Germaine Acogny, la lionne d’or

À 76 ans, la danseuse et chorégraphe Germaine Acogny reçoit le Lion d’or de danse décerné lors de la Biennale de Venise. Un couronnement pour la franco sénégalaise, qualifiée de « mère de la danse contemporaine africaine ».
Par Marie-Anne Lubin
Elle ajoute son nom à un palmarès prestigieux. Pour la Biennale de Venise, «la contribution de Germaine Acogny à la formation en danse et en chorégraphie des jeunes d’Afrique occidentale et la large diffusion de son travail dans son pays d’origine et dans le monde ont fait d’elle l’une des voix indépendantes qui ont le plus influé sur l’art de la danse».
« Nous voulons que la danse noire s’impose par son caractère propre dans la civilisation moderne et qu’elle prenne la place qui lui revient. Elle jouera alors pleinement son rôle d’animation et de réaction », justifie Germaine Acogny.
Germaine Acogny est la fille de Togoun Servais Acogny, fonctionnaire et auteur des Récits d’Aloopho. En 1968, elle crée à Dakar son premier studio de danse. La corégraphe a notamment dirigé, de 1977 à 1982, Mudra Afrique, l’école de danse fondée par Maurice Béjart et le président du Sénégal, Léopold Sédar Senghor.

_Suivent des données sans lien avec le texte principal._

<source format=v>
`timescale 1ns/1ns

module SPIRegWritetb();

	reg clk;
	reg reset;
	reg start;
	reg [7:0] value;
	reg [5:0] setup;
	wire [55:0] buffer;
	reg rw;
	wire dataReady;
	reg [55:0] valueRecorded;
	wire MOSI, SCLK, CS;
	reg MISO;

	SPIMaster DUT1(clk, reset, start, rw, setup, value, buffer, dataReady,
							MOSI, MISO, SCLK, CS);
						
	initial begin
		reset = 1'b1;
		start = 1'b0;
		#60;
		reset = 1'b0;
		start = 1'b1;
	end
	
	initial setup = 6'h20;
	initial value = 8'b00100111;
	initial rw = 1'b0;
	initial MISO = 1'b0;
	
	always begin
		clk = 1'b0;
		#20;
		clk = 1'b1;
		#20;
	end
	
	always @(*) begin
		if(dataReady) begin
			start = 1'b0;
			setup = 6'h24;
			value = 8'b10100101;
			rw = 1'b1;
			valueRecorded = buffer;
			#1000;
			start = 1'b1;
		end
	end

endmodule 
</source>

Voilà pourquoi la Biennale de Venise salue celle qui « croit dans la capacité de la danse à changer la vie des gens et elle s’est toujours engagée à partager sa passion comme acte de transformation et de régénération ».

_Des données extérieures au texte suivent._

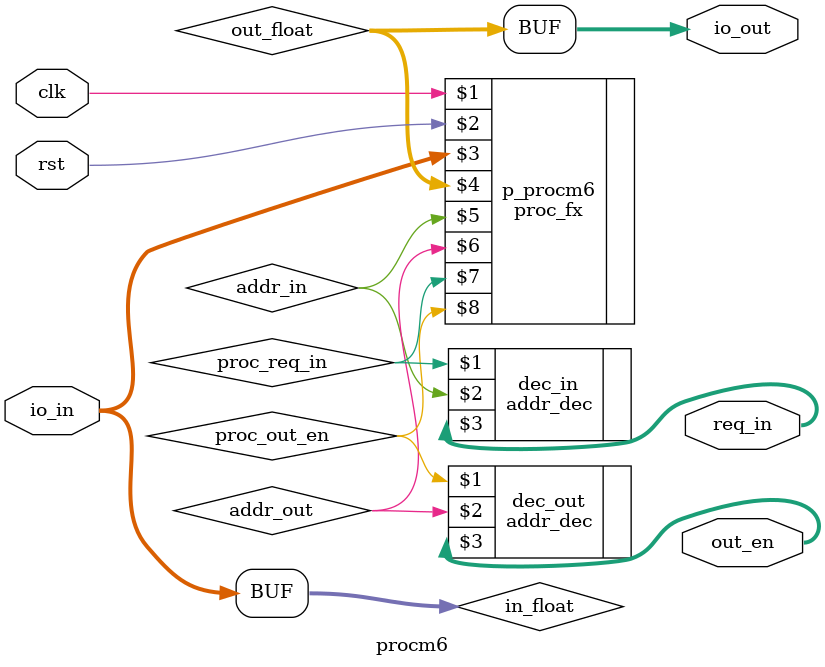
<source format=v>
module procm6 (
input clk, rst,
input signed [31:0] io_in,
output signed [31:0] io_out,
output [1:0] req_in,
output [1:0] out_en);

wire signed [31:0] in_float;
wire signed [31:0] out_float;

assign in_float = io_in;

wire proc_req_in, proc_out_en;
wire [0:0] addr_in;
wire [0:0] addr_out;

proc_fx #(.NUBITS(32),
.MDATAS(498),
.MINSTS(8471),
.SDEPTH(16),
.NUIOIN(2),
.NUIOOU(2),
.MLT(1),
.ADD(1),
.LES(1),
.DIV(1),
.DFILE("C:/Users/LuccaViccini/Desktop/UFJF/IC/VIC_CERN/nipscernufjf/Analise_Ponto_Fixo/procm6/procm6/Hardware/procm6_H/procm6_data.mif"),
.IFILE("C:/Users/LuccaViccini/Desktop/UFJF/IC/VIC_CERN/nipscernufjf/Analise_Ponto_Fixo/procm6/procm6/Hardware/procm6_H/procm6_inst.mif")
) p_procm6 (clk, rst, in_float, out_float, addr_in, addr_out, proc_req_in, proc_out_en);

assign io_out = out_float;

addr_dec #(2) dec_in (proc_req_in, addr_in , req_in);
addr_dec #(2) dec_out(proc_out_en, addr_out, out_en);

endmodule

</source>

Après des années d’enseignements à Toulouse, à Bruxelles, etc., elle crée l’École des Sables avec son mari, Helmut Vogt. Ce centre international de danses africaines traditionnelles et contemporaines est inauguré en 2004 à Toubab Dialaw, au Sénégal. Bien que régulièrement dans une situation précaire, financièrement, l’École des Sables continue d’employer une dizaine de personnes et de réunir quelques dizaines d’artistes.
Germaine Acogny a aussi créé de nombreux spectacles pour sa compagnie Jant-Bi, avec lesquels elle a tourné dans le monde entier. L’École des Sable ambitionne de reconstituer une nouvelle compagnie autour de ses successeurs, à Dakar.

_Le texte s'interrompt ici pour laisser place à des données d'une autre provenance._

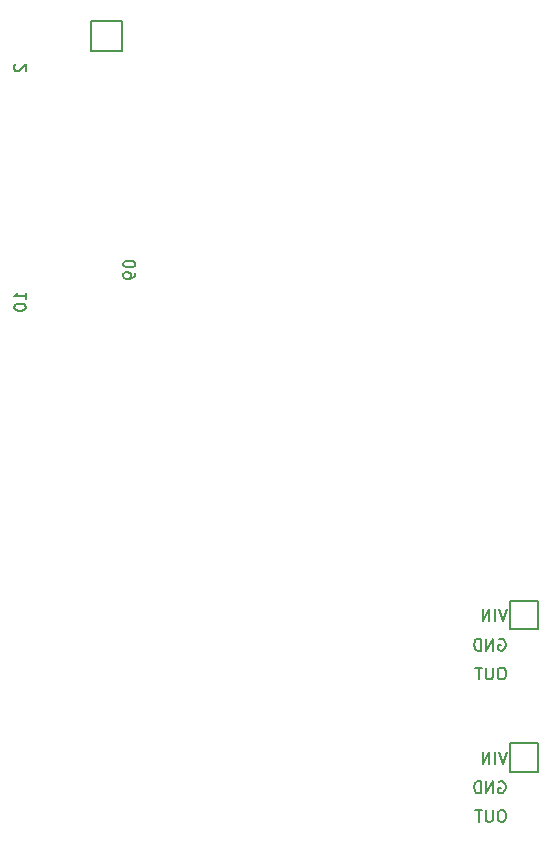
<source format=gbo>
G04 #@! TF.GenerationSoftware,KiCad,Pcbnew,5.0.2-bee76a0~70~ubuntu18.04.1*
G04 #@! TF.CreationDate,2019-08-05T20:33:20-05:00*
G04 #@! TF.ProjectId,BBB_SHIELD_V2,4242425f-5348-4494-954c-445f56322e6b,rev?*
G04 #@! TF.SameCoordinates,Original*
G04 #@! TF.FileFunction,Legend,Bot*
G04 #@! TF.FilePolarity,Positive*
%FSLAX46Y46*%
G04 Gerber Fmt 4.6, Leading zero omitted, Abs format (unit mm)*
G04 Created by KiCad (PCBNEW 5.0.2-bee76a0~70~ubuntu18.04.1) date Mon 05 Aug 2019 08:33:20 PM CDT*
%MOMM*%
%LPD*%
G01*
G04 APERTURE LIST*
%ADD10C,0.150000*%
G04 APERTURE END LIST*
D10*
G04 #@! TO.C,P12V1*
X174210000Y-123910000D02*
X171810000Y-123910000D01*
X174210000Y-121510000D02*
X174210000Y-123910000D01*
X171810000Y-121510000D02*
X174210000Y-121510000D01*
X171810000Y-123910000D02*
X171810000Y-121510000D01*
G04 #@! TO.C,P5V1*
X174210000Y-135980000D02*
X171810000Y-135980000D01*
X174210000Y-133580000D02*
X174210000Y-135980000D01*
X171810000Y-133580000D02*
X174210000Y-133580000D01*
X171810000Y-135980000D02*
X171810000Y-133580000D01*
G04 #@! TO.C,J4*
X138980000Y-72370000D02*
X138980000Y-74970000D01*
X138980000Y-74970000D02*
X136380000Y-74970000D01*
X136380000Y-74970000D02*
X136380000Y-72370000D01*
X136380000Y-72370000D02*
X138980000Y-72370000D01*
G04 #@! TO.C,P12V1*
X171210001Y-127162380D02*
X171019524Y-127162380D01*
X170924286Y-127210000D01*
X170829048Y-127305238D01*
X170781429Y-127495714D01*
X170781429Y-127829047D01*
X170829048Y-128019523D01*
X170924286Y-128114761D01*
X171019524Y-128162380D01*
X171210001Y-128162380D01*
X171305239Y-128114761D01*
X171400477Y-128019523D01*
X171448096Y-127829047D01*
X171448096Y-127495714D01*
X171400477Y-127305238D01*
X171305239Y-127210000D01*
X171210001Y-127162380D01*
X170352858Y-127162380D02*
X170352858Y-127971904D01*
X170305239Y-128067142D01*
X170257620Y-128114761D01*
X170162381Y-128162380D01*
X169971905Y-128162380D01*
X169876667Y-128114761D01*
X169829048Y-128067142D01*
X169781429Y-127971904D01*
X169781429Y-127162380D01*
X169448096Y-127162380D02*
X168876667Y-127162380D01*
X169162381Y-128162380D02*
X169162381Y-127162380D01*
X170876666Y-124760000D02*
X170971904Y-124712380D01*
X171114762Y-124712380D01*
X171257619Y-124760000D01*
X171352857Y-124855238D01*
X171400476Y-124950476D01*
X171448095Y-125140952D01*
X171448095Y-125283809D01*
X171400476Y-125474285D01*
X171352857Y-125569523D01*
X171257619Y-125664761D01*
X171114762Y-125712380D01*
X171019523Y-125712380D01*
X170876666Y-125664761D01*
X170829047Y-125617142D01*
X170829047Y-125283809D01*
X171019523Y-125283809D01*
X170400476Y-125712380D02*
X170400476Y-124712380D01*
X169829047Y-125712380D01*
X169829047Y-124712380D01*
X169352857Y-125712380D02*
X169352857Y-124712380D01*
X169114762Y-124712380D01*
X168971904Y-124760000D01*
X168876666Y-124855238D01*
X168829047Y-124950476D01*
X168781428Y-125140952D01*
X168781428Y-125283809D01*
X168829047Y-125474285D01*
X168876666Y-125569523D01*
X168971904Y-125664761D01*
X169114762Y-125712380D01*
X169352857Y-125712380D01*
X171543334Y-122212380D02*
X171210000Y-123212380D01*
X170876667Y-122212380D01*
X170543334Y-123212380D02*
X170543334Y-122212380D01*
X170067143Y-123212380D02*
X170067143Y-122212380D01*
X169495715Y-123212380D01*
X169495715Y-122212380D01*
G04 #@! TO.C,P5V1*
X171210001Y-139232380D02*
X171019524Y-139232380D01*
X170924286Y-139280000D01*
X170829048Y-139375238D01*
X170781429Y-139565714D01*
X170781429Y-139899047D01*
X170829048Y-140089523D01*
X170924286Y-140184761D01*
X171019524Y-140232380D01*
X171210001Y-140232380D01*
X171305239Y-140184761D01*
X171400477Y-140089523D01*
X171448096Y-139899047D01*
X171448096Y-139565714D01*
X171400477Y-139375238D01*
X171305239Y-139280000D01*
X171210001Y-139232380D01*
X170352858Y-139232380D02*
X170352858Y-140041904D01*
X170305239Y-140137142D01*
X170257620Y-140184761D01*
X170162381Y-140232380D01*
X169971905Y-140232380D01*
X169876667Y-140184761D01*
X169829048Y-140137142D01*
X169781429Y-140041904D01*
X169781429Y-139232380D01*
X169448096Y-139232380D02*
X168876667Y-139232380D01*
X169162381Y-140232380D02*
X169162381Y-139232380D01*
X170876666Y-136830000D02*
X170971904Y-136782380D01*
X171114762Y-136782380D01*
X171257619Y-136830000D01*
X171352857Y-136925238D01*
X171400476Y-137020476D01*
X171448095Y-137210952D01*
X171448095Y-137353809D01*
X171400476Y-137544285D01*
X171352857Y-137639523D01*
X171257619Y-137734761D01*
X171114762Y-137782380D01*
X171019523Y-137782380D01*
X170876666Y-137734761D01*
X170829047Y-137687142D01*
X170829047Y-137353809D01*
X171019523Y-137353809D01*
X170400476Y-137782380D02*
X170400476Y-136782380D01*
X169829047Y-137782380D01*
X169829047Y-136782380D01*
X169352857Y-137782380D02*
X169352857Y-136782380D01*
X169114762Y-136782380D01*
X168971904Y-136830000D01*
X168876666Y-136925238D01*
X168829047Y-137020476D01*
X168781428Y-137210952D01*
X168781428Y-137353809D01*
X168829047Y-137544285D01*
X168876666Y-137639523D01*
X168971904Y-137734761D01*
X169114762Y-137782380D01*
X169352857Y-137782380D01*
X171543334Y-134282380D02*
X171210000Y-135282380D01*
X170876667Y-134282380D01*
X170543334Y-135282380D02*
X170543334Y-134282380D01*
X170067143Y-135282380D02*
X170067143Y-134282380D01*
X169495715Y-135282380D01*
X169495715Y-134282380D01*
G04 #@! TO.C,J4*
X129927619Y-76084285D02*
X129880000Y-76131904D01*
X129832380Y-76227142D01*
X129832380Y-76465238D01*
X129880000Y-76560476D01*
X129927619Y-76608095D01*
X130022857Y-76655714D01*
X130118095Y-76655714D01*
X130260952Y-76608095D01*
X130832380Y-76036666D01*
X130832380Y-76655714D01*
X130832380Y-95979523D02*
X130832380Y-95408095D01*
X130832380Y-95693809D02*
X129832380Y-95693809D01*
X129975238Y-95598571D01*
X130070476Y-95503333D01*
X130118095Y-95408095D01*
X129832380Y-96598571D02*
X129832380Y-96693809D01*
X129880000Y-96789047D01*
X129927619Y-96836666D01*
X130022857Y-96884285D01*
X130213333Y-96931904D01*
X130451428Y-96931904D01*
X130641904Y-96884285D01*
X130737142Y-96836666D01*
X130784761Y-96789047D01*
X130832380Y-96693809D01*
X130832380Y-96598571D01*
X130784761Y-96503333D01*
X130737142Y-96455714D01*
X130641904Y-96408095D01*
X130451428Y-96360476D01*
X130213333Y-96360476D01*
X130022857Y-96408095D01*
X129927619Y-96455714D01*
X129880000Y-96503333D01*
X129832380Y-96598571D01*
X139082380Y-92946190D02*
X139082380Y-93041428D01*
X139130000Y-93136666D01*
X139177619Y-93184285D01*
X139272857Y-93231904D01*
X139463333Y-93279523D01*
X139701428Y-93279523D01*
X139891904Y-93231904D01*
X139987142Y-93184285D01*
X140034761Y-93136666D01*
X140082380Y-93041428D01*
X140082380Y-92946190D01*
X140034761Y-92850952D01*
X139987142Y-92803333D01*
X139891904Y-92755714D01*
X139701428Y-92708095D01*
X139463333Y-92708095D01*
X139272857Y-92755714D01*
X139177619Y-92803333D01*
X139130000Y-92850952D01*
X139082380Y-92946190D01*
X140082380Y-93755714D02*
X140082380Y-93946190D01*
X140034761Y-94041428D01*
X139987142Y-94089047D01*
X139844285Y-94184285D01*
X139653809Y-94231904D01*
X139272857Y-94231904D01*
X139177619Y-94184285D01*
X139130000Y-94136666D01*
X139082380Y-94041428D01*
X139082380Y-93850952D01*
X139130000Y-93755714D01*
X139177619Y-93708095D01*
X139272857Y-93660476D01*
X139510952Y-93660476D01*
X139606190Y-93708095D01*
X139653809Y-93755714D01*
X139701428Y-93850952D01*
X139701428Y-94041428D01*
X139653809Y-94136666D01*
X139606190Y-94184285D01*
X139510952Y-94231904D01*
G04 #@! TD*
M02*

</source>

À noter que le Lion d’argent a été attribué à la danseuse et chorégraphe nord-irlandaise Oona Doherty, 34 ans, « voix puissante de la scène européenne qui affronte les thèmes de l’identité, du genre et de la religion, généralement tenus à distance des projecteurs de la danse ». On retrouvera les deux lauréates à l’occasion du 15e festival international de danse de la Biennale de Venise, qui se déroulera du 23 juillet au 1er août 2021 ; Germaine Acogny y présentera son spectacle « Somewhere at the beginning ».
Suivre le chemin moderne de l’Afrique
En France, Germaine Acogny est une figure incontournable de la saison « Africa 2020 », repoussée à cette année pour cause de pandémie. Elle a apporté sa contribution à de nombreux projets : création Common Grounds au Théâtre de la Ville (Paris), partenaire du QG L’Échangeur et marraine du festival Génération A.

Le prestigieux Lion d’or de la danse a couronné entre autres dans le passé Merce Cunningham, Carolyn Carlson, Pina Bausch, William Forsythe, Sylvie Guillem, ou Maria Ribot, en 2020. L’artiste, célèbre pour sa stature puissante, son crâne chauve et son regard pénétrant, décrit elle-même sa vision sur le site officiel de son école.
« Le mouvement artistique dans lequel j’inscris mon propre travail, bien qu’enraciné dans nos traditions populaires, n’est pas un retour à nos racines. Au contraire, c’est un chemin très différent, résolument urbain et moderne, qui reflète le contexte dans lequel vit l’Afrique aujourd’hui, l’Afrique des bâtiments, l’Afrique des grandes contradictions internationales.
Nous ne voulons pas subjuguer, déduire la danse noire. Nous voulons seulement qu’elle s’impose par son caractère propre dans la civilisation moderne et qu’elle prenne la place qui lui revient. Elle jouera alors pleinement son rôle d’animation et de réaction. »
En décembre 2020, elle a interprété son nouveau spectacle « À un endroit du début », en direct sur les plateformes de l’Internet, pour le Théâtre de la Ville. « Par ce manifeste autobiographique, elle lance un puissant appel pour le respect des traditions africaines et leur beauté immémorielle », commente le théâtre parisien dont elle est l’une des ambassadrices dans le monde.

Entre autres récompenses, Germaine Acogny a reçu en 2019 le prix d’excellence de la Cedeao (Communauté économique des États de l’Afrique de l’Ouest), catégorie Arts et lettres.